> _Material for the task_:
* * * * * * *

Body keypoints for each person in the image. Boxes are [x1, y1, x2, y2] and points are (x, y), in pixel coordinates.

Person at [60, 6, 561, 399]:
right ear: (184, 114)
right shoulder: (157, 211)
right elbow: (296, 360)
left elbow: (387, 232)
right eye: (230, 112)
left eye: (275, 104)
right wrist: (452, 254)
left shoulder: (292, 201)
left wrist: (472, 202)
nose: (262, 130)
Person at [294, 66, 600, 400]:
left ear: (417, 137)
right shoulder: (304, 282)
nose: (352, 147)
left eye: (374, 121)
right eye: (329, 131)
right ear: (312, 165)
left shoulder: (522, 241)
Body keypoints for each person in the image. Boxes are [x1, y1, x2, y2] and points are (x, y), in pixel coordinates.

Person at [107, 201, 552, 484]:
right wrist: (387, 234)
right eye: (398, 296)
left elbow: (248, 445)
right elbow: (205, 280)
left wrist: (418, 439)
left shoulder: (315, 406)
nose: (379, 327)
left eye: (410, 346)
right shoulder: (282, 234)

* * * * * * *

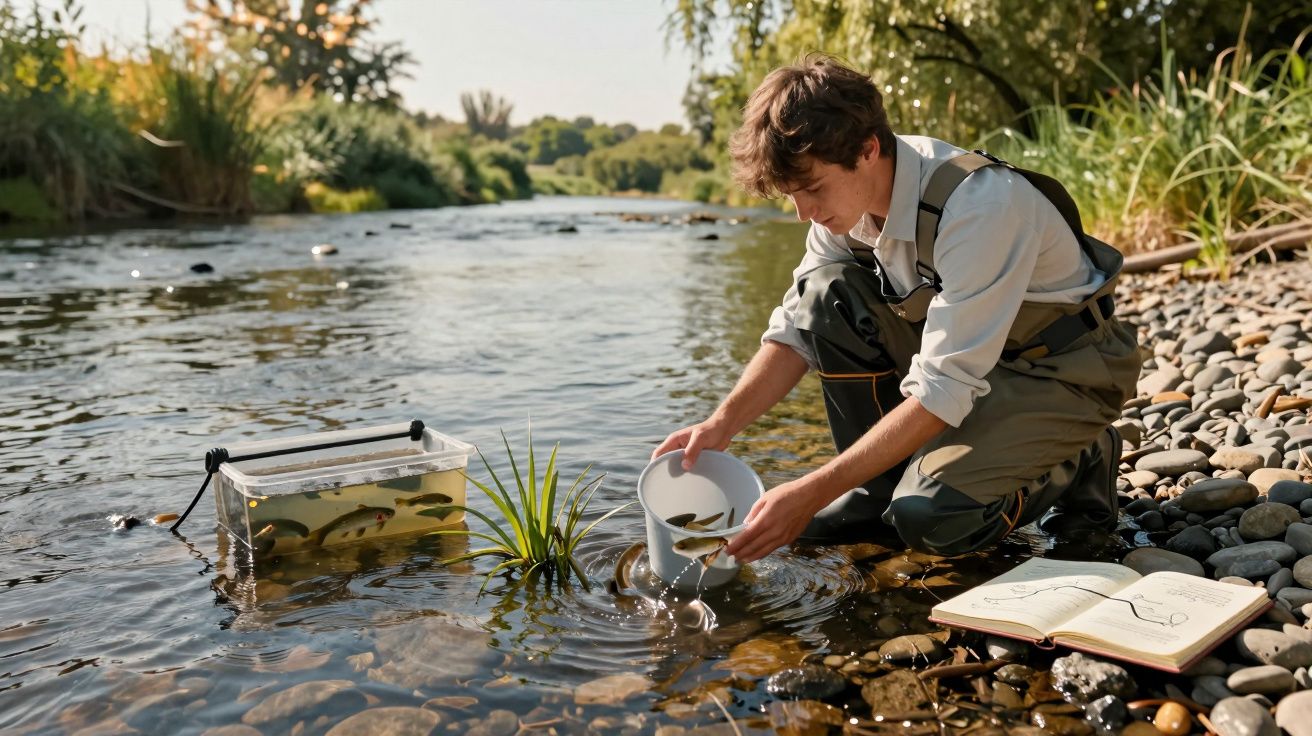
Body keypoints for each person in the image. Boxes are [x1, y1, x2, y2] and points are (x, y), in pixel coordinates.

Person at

* * * * * * *

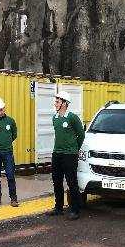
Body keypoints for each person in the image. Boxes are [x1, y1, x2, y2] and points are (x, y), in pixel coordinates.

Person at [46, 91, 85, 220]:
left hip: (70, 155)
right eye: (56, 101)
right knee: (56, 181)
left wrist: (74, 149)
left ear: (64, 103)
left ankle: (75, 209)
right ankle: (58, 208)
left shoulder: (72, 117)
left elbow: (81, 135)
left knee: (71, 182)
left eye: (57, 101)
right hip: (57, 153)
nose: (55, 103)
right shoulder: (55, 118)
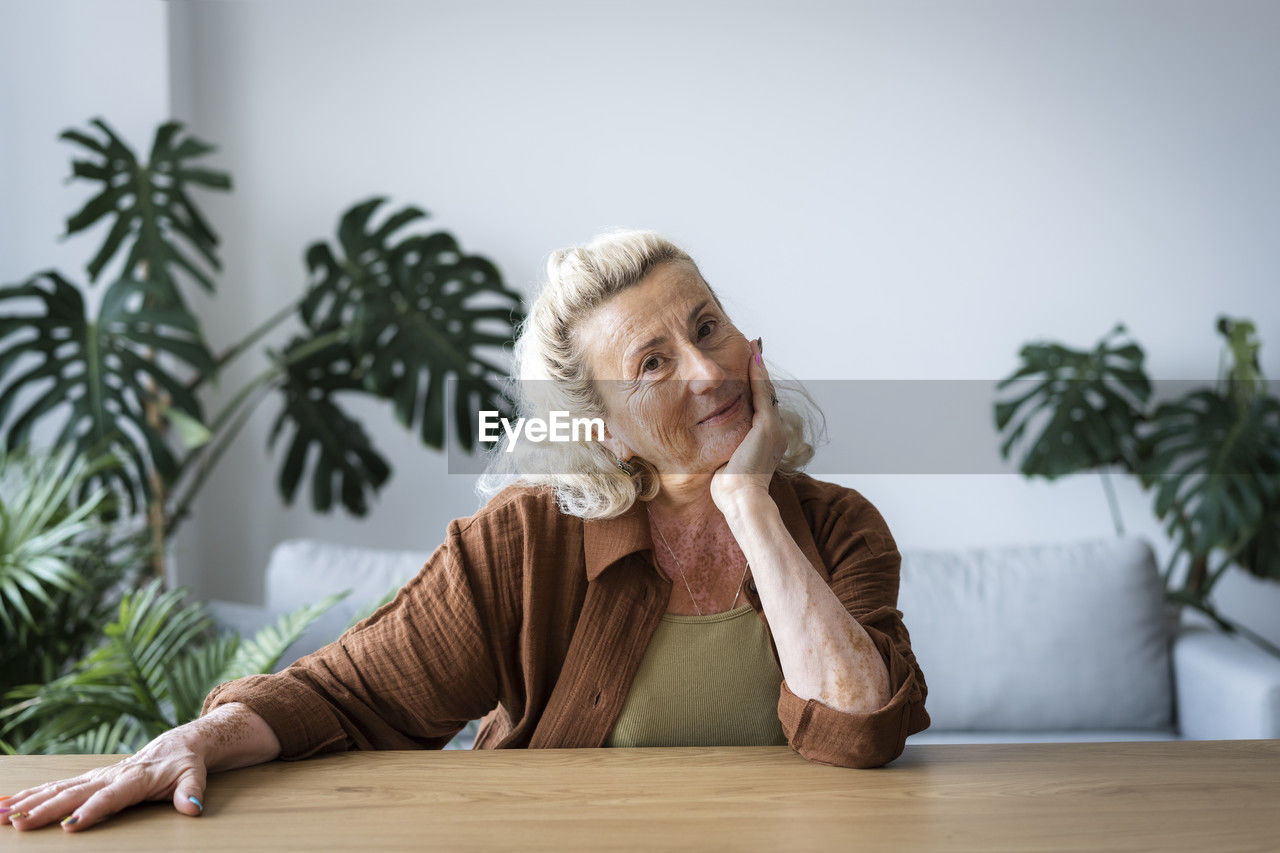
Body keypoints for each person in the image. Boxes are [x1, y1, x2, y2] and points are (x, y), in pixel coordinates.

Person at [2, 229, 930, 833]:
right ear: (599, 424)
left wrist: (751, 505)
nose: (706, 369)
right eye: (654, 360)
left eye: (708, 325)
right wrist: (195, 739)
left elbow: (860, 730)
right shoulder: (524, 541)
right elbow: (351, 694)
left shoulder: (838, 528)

* * * * * * *

> _Required work_:
Using the entries above, give back exactly the line containing "left hip: (70, 155)", the line containing "right shoulder: (55, 118)", and every line between them, and nothing else.

> _Solution for this problem_:
left hip: (70, 155)
right eye: (56, 101)
right knee: (56, 181)
left wrist: (74, 149)
left ear: (64, 103)
left ankle: (75, 209)
right ankle: (58, 208)
left shoulder: (72, 117)
left elbow: (81, 135)
left knee: (71, 182)
left eye: (57, 101)
right hip: (57, 153)
nose: (55, 103)
right shoulder: (55, 118)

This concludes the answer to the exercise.